[[ Study text open ]]
# Northwest Trial.. Updates?



## JeffLusk (Oct 23, 2007)

Someone help us out here! Callbacks?


----------



## JKL (Oct 19, 2007)

Not yet. First series of the Open just about done. Where are you?


----------



## JeffLusk (Oct 23, 2007)

JKL said:


> Not yet. First series just about done. Where are you?


Was on my way there a couple hours ago, but had to turn around for work. I'll be there bright and early tomorrow at Carlsons! 
How are your dogs doing in the open? You can PM me if you want.


----------



## JKL (Oct 19, 2007)

22 dogs called back to 2nd series in Open
1,4,5,6,9,11,14,16,19,24,25,26,27,28,30,31,33,34,35,36,37,38


----------



## JKL (Oct 19, 2007)

12 dogs back to 4th series in Open
1,4,6,11,16,19,27,28,35,36,37,38


----------



## JeffLusk (Oct 23, 2007)

Good luck #27 Pete!! Has to be quite possibly my favorite dog I've ever touched. Getting close to that title!!! Good luck Pete!!


----------



## JeffLusk (Oct 23, 2007)

Open
1st- drifter brooke vandebrake
2nd- zeus pete gooddale
3rd- coal brooke vandebrake
4th- shaq bill fruehling
Res jam- pete jim gonia

Sorry I do not have #'s


----------



## JeffLusk (Oct 23, 2007)

Amateur callbacks
2, 6, 9, 12, 13, 14, 17, 26, 28, 29, 30, 31, 32, 33, 35, 36, 38, 39, 40, 42, 44, 46


----------



## talingr (Feb 4, 2006)

HUGE CONGRATULATIONS to Jack Lyon, Brooke and of course Drifter!! Not only is he a talented young dog, but he has to be one of the most handsome field trial dogs I have ever seen. The whole package!



JeffLusk said:


> Open
> 1st- drifter brooke vandebrake
> 2nd- zeus pete gooddale
> 3rd- coal brooke vandebrake
> ...
[[ Study text closed ]]
[[ Provided material open ]]
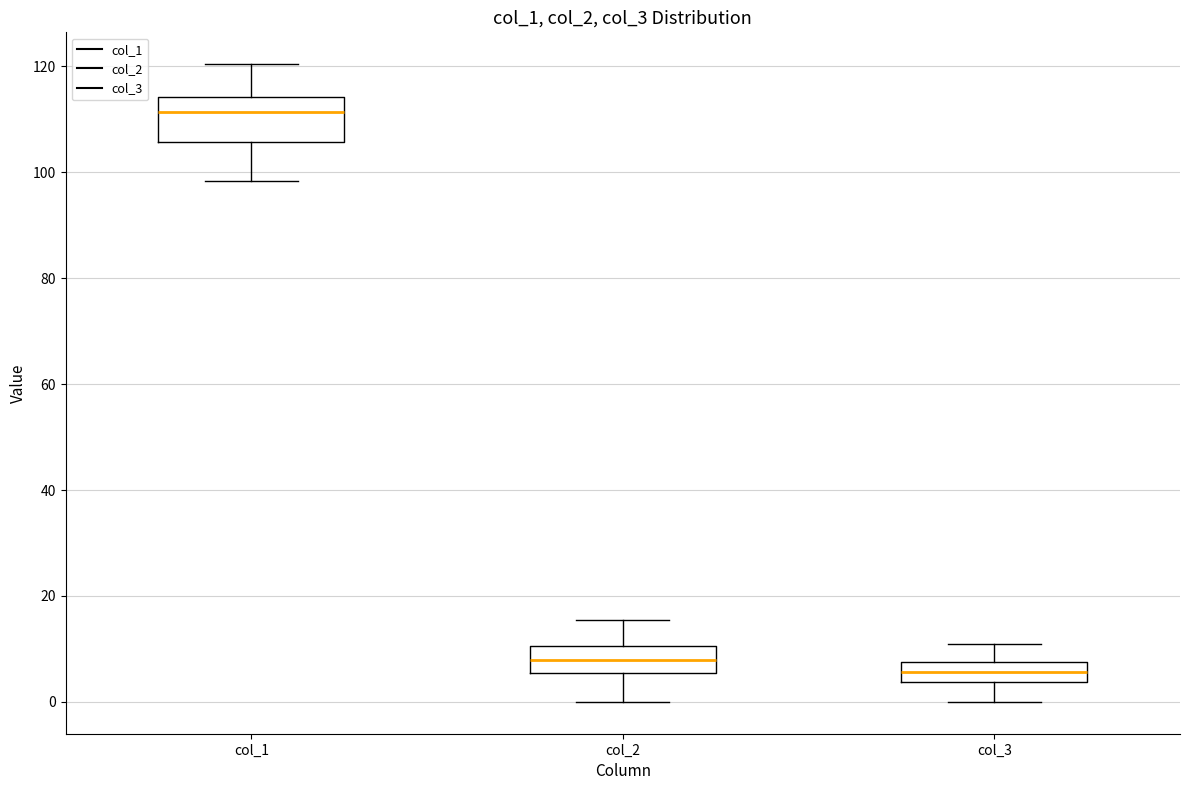

Which box's median line is the lowest?

col_3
[[ Provided material closed ]]
## Study questions
1 > In the field trial thread, how many dogs were called back to the 4th series in the Open?
2 > Write the next part of the field trial forum thread, picking up right after its final line.

## Task results
1 > 12 dogs.

2 >
----------



## Howard N (Jan 3, 2003)

I'm 2nding Tallin's congrats to Drifter, Jack and Barbara Lyon and Brooke Van De Brake.

Good going all around.


----------



## jeff evans (Jun 9, 2008)

Qual placments: 1)Top gun Maveric/Vandebrake
2)Indy go fast/ Ann Rauff
3)Rx to win/ Bob Crabb
4)Pattons Moby Nick/ Tom Hartl
Rj)Mister Sneaky/Dave Plesco
Jams) Field of Dreams shotgun Ryder/Jeff Evans,
Rana of club royal/Duncan Montgomery, Deka of club royal/Duncan Montogomery,Shilshoe's shiftn' gears/Tery Sato


----------



## JKL (Oct 19, 2007)

Congrats to Brooke double! He won the Qual with Topgun's Maverick and the Open with Bitterroot Float. Both Drifter, the Open winner and Cruise,qual winner are sired by FC Topguns's Agitator and all 3 are trained by Brooke Van De Brake. Congrats Conway Kennels!


----------



## HarryWilliams (Jan 17, 2005)

Two thumbs up for Brooke!!! HPW


----------



## Yellowdogs (Mar 29, 2009)

Congrs Brooks for a job well done. Go for the dirby win 
now.


----------



## LabNut (Dec 3, 2008)

Anyone have AM and Derby results?

Thank you in advance!


----------



## tshuntin (Mar 22, 2003)

CONGRATS Bill F and Shaq on a great weekend!!! 1st in Am, 4th in the Open!!!


----------



## JeffLusk (Oct 23, 2007)

tshuntin said:


> CONGRATS Bill F and Shaq on a great weekend!!! 1st in Am, 4th in the Open!!!


Had the pleasure of getting some pictures of him in the Am and talking to his wife. Very nice lady. Anyone want to see???


----------



## DMA (Jan 9, 2008)

Let's see. How far did you make it Jeff?


----------



## Mike Noel (Sep 26, 2003)

JeffLusk said:


> Had the pleasure of getting some pictures of him in the Am and talking to his wife. Very nice lady. Anyone want to see???


Please post them up. 

Congrats to Bill and Shaq, they are hotter than a $2 pistol this spring.....wonder where a man could get one of those Shaq pups should he be so inclined


----------



## Kris Hunt (Feb 25, 2005)

Mike Noel said:


> Please post them up.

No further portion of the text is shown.